Entries provided below:
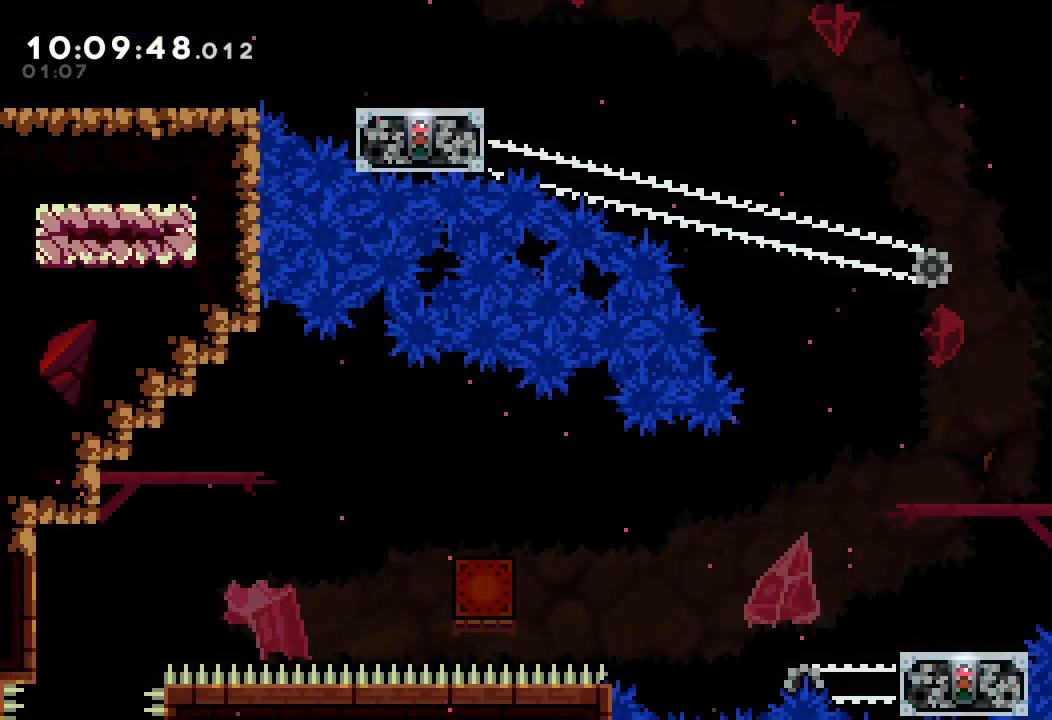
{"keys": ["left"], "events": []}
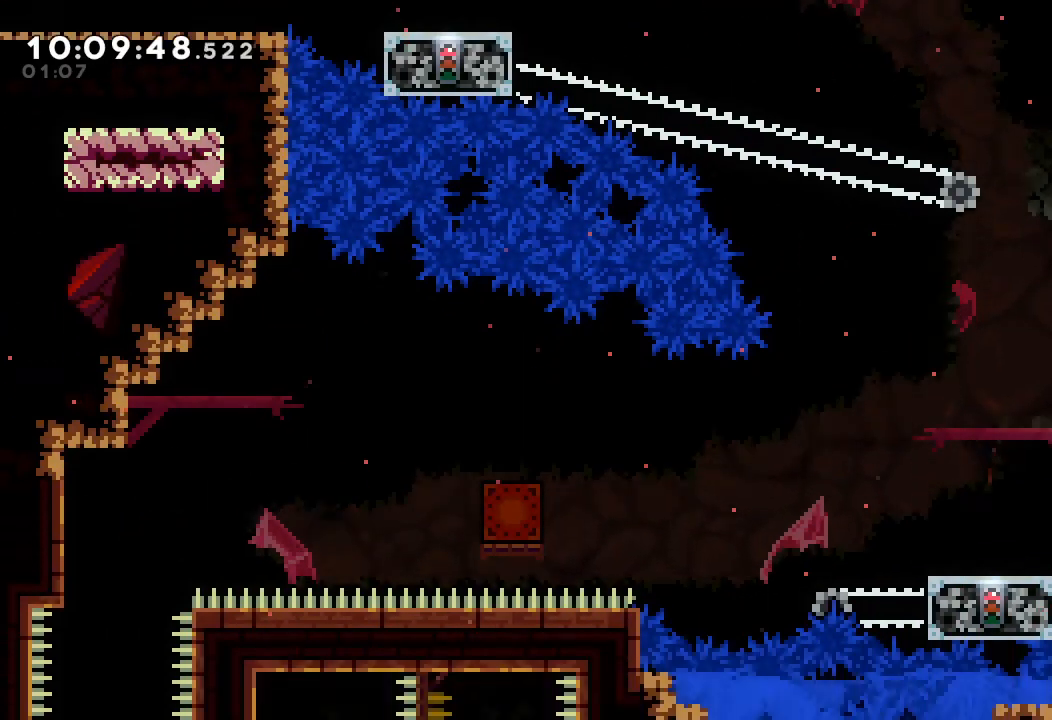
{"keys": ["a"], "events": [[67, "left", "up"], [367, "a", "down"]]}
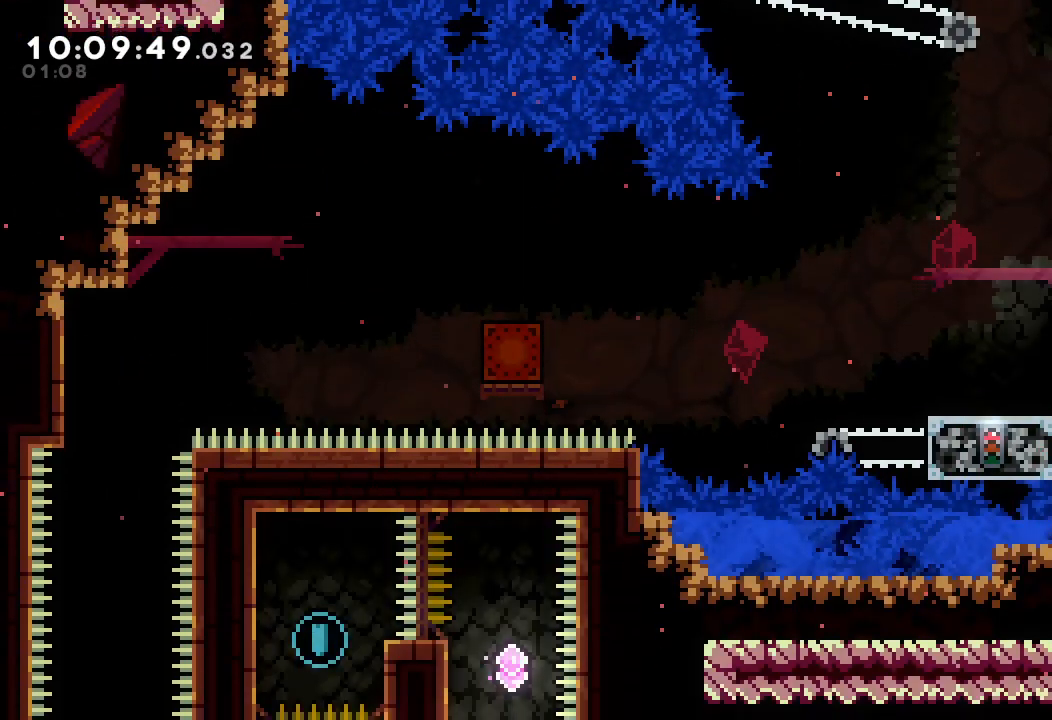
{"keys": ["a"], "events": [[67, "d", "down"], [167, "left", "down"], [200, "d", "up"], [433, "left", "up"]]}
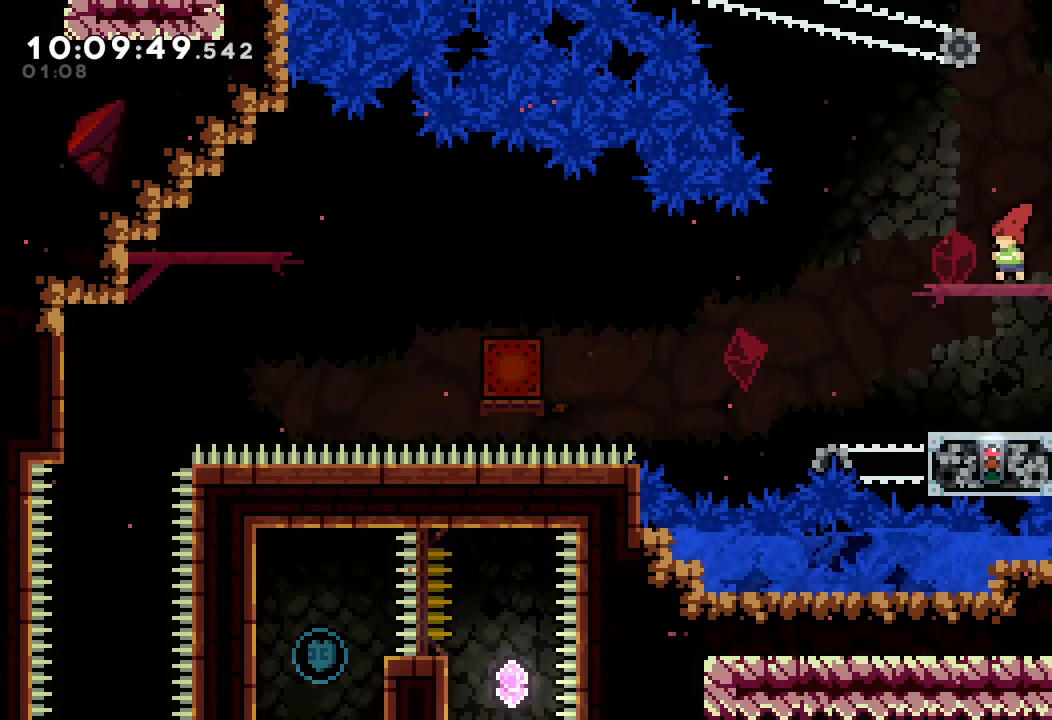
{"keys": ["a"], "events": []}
End of Entries provided.
Entries provided below:
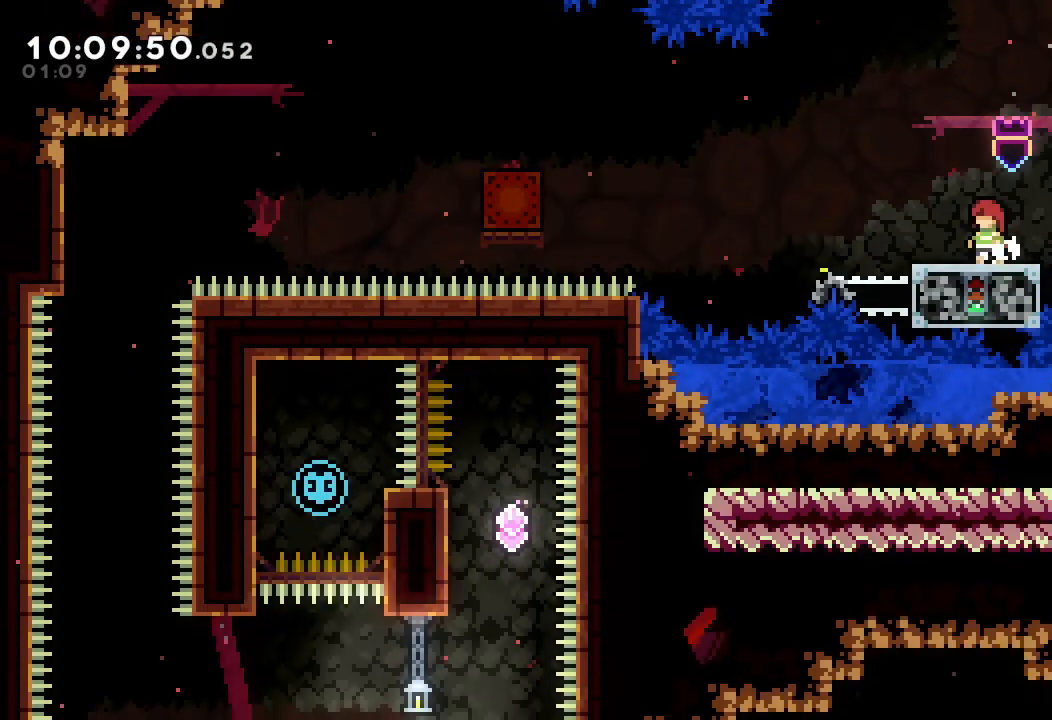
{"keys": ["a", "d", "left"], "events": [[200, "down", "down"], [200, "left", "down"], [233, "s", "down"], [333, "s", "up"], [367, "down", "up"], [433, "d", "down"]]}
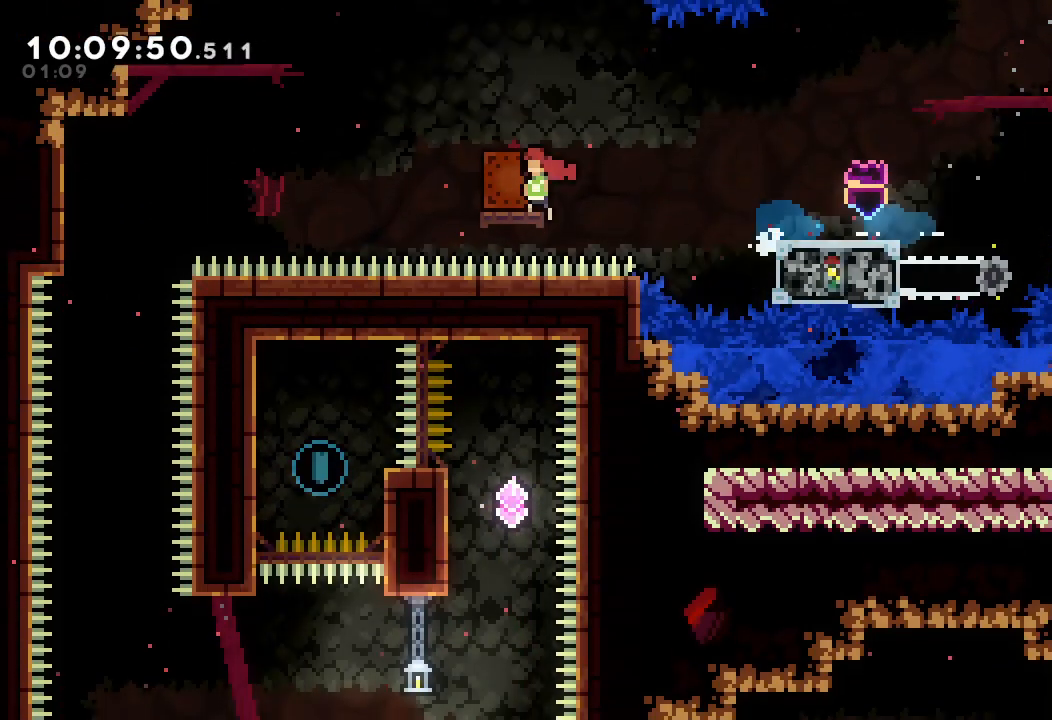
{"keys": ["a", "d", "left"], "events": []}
End of Entries provided.
*Task directions*:
Only lines with the word "left" are wanted, so copy each one from the records.

*Your solution*:
{"keys": ["left"], "events": []}
{"keys": ["a"], "events": [[67, "left", "up"], [367, "a", "down"]]}
{"keys": ["a"], "events": [[67, "d", "down"], [167, "left", "down"], [200, "d", "up"], [433, "left", "up"]]}
{"keys": ["a", "d", "left"], "events": [[200, "down", "down"], [200, "left", "down"], [233, "s", "down"], [333, "s", "up"], [367, "down", "up"], [433, "d", "down"]]}
{"keys": ["a", "d", "left"], "events": []}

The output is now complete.